From the gnome page I found a link to some diskstat stuff. There lay a presentation with graphs that appear to show that OpenOffice has a much better cold IO pattern than Firefox. Given that there are some strong similarities between our application layouts I went digging to see if OpenOffice does something funny. And oh boy, it does do funny page reordering on Windows and “slightly-smarter-than-dumb-readahead-style library prefetch” on Linux…
So here is an innocent question: Why is page-reordering not done as a PGO step? I mean shouldn’t you fire up your app, feed some info back to the linker and be done with it? Another question: Why can’t we mark certain files as “keep this whole file in ram if someone asks for part of it to be paged in”?
So is the only way to fast application startup via static linking?

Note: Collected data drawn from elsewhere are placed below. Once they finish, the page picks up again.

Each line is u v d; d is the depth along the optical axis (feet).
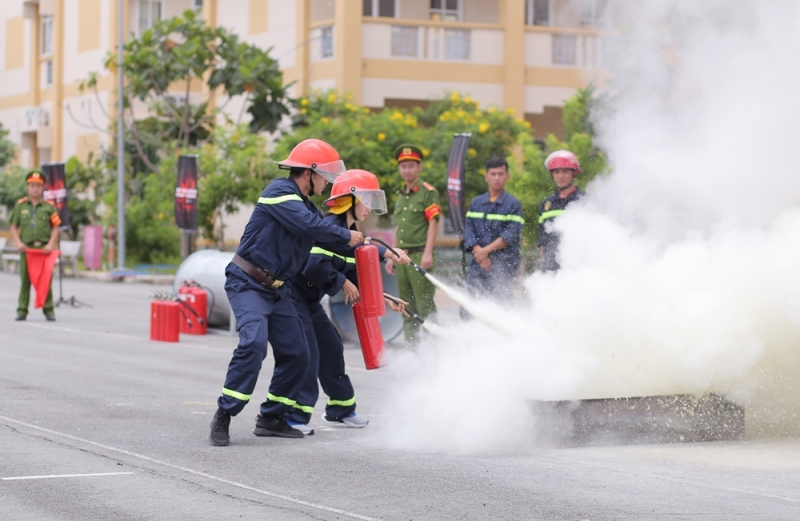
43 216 58.80
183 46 103.35
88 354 44.32
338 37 100.17
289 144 91.04
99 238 112.16
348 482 21.34
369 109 101.45
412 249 42.19
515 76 102.42
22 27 155.33
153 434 26.53
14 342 48.21
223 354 45.16
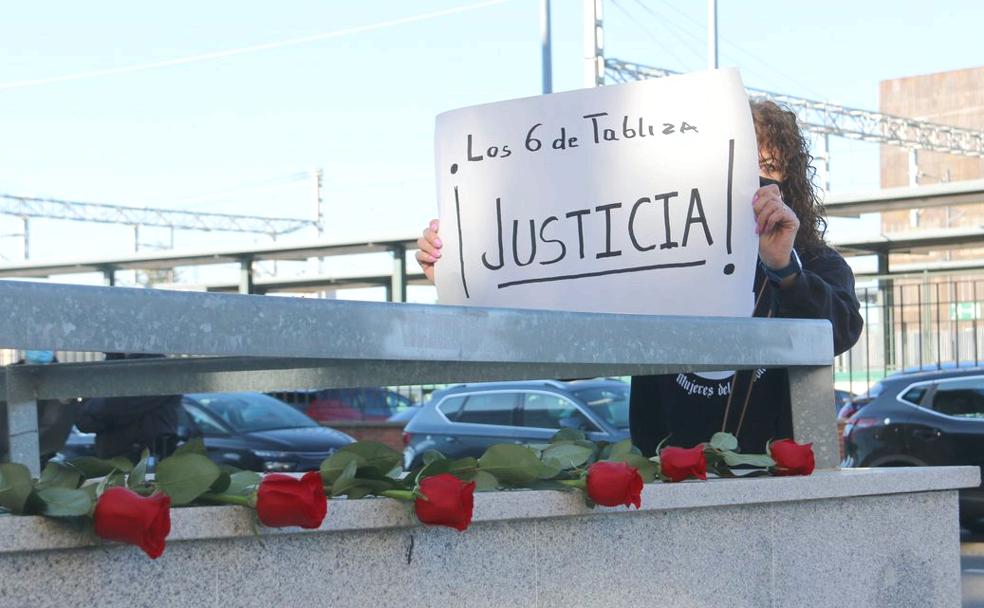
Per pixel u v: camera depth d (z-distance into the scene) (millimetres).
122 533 1272
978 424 11766
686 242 2342
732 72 2330
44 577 1277
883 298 18719
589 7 19000
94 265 30984
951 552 2371
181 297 1380
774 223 2297
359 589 1544
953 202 21078
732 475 2109
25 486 1280
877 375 18625
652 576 1869
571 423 12570
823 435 2256
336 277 30500
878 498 2223
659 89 2379
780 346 2121
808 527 2100
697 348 1957
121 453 7438
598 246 2410
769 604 2021
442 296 2582
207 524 1394
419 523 1586
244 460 12625
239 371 2426
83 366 2541
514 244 2484
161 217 69562
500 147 2510
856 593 2166
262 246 27703
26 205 64312
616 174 2402
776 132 2826
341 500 1548
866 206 21828
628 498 1720
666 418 2865
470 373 2209
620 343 1843
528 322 1734
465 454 12953
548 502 1723
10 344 1253
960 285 19078
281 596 1472
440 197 2588
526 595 1717
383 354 1561
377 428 20797
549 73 20219
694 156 2344
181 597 1385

It sure is easy to
posix_fadvise(open(argv[0],O_RDONLY), POSIX_FADV_WILLNEED);
Are these hacks still the state of the art in making apps with large libraries startup fast?
Update: Found some mentions of GNU Rope unfinishedware and a relatively recent blog post
October 20th, 2009 at 9:51 pm
someone did attempt reordering at some point: http://mxr.mozilla.org/mozilla-central/source/tools/reorder/
October 20th, 2009 at 9:57 pm
Hilarious, you found a moz version of G[nu]rope!
October 21st, 2009 at 12:38 am
Funny that I had a look the grope paper yesterday, but could not find the source anywhere. The mxr link may be useful, I’m sure you can make it work!
October 21st, 2009 at 3:01 am
Not convinced the mxr link is any use, this thing is awfully old and never moved since check-in :
http://bonsai.mozilla.org/cvslog.cgi?file=mozilla/tools/reorder/garope.cpp&rev=HEAD&mark=1.1
1.1 waterson%netscape.com 2001-11-30 First checked in.
October 21st, 2009 at 6:12 am
Visual C++ PGO does do block reordering:
http://msdn.microsoft.com/en-us/library/aa289170%28VS.71%29.aspx#profileguidedoptimization_topic4
but I’m not sure if it’s exactly what you’re asking for here.
Note that we’re not building with PGO on Linux or OS X right now. Last time we tried it it wasn’t a big win, plus it always seems to hit GCC bugs.
October 21st, 2009 at 11:36 pm
There is a lot to be said for static linking.
A lot of the things (limited disk space, limited RAM) that made shared libraries so attractive are no longer an issue.
Static linking (with link-time optimisation) allows for nice compact code that cold-loads very quickly.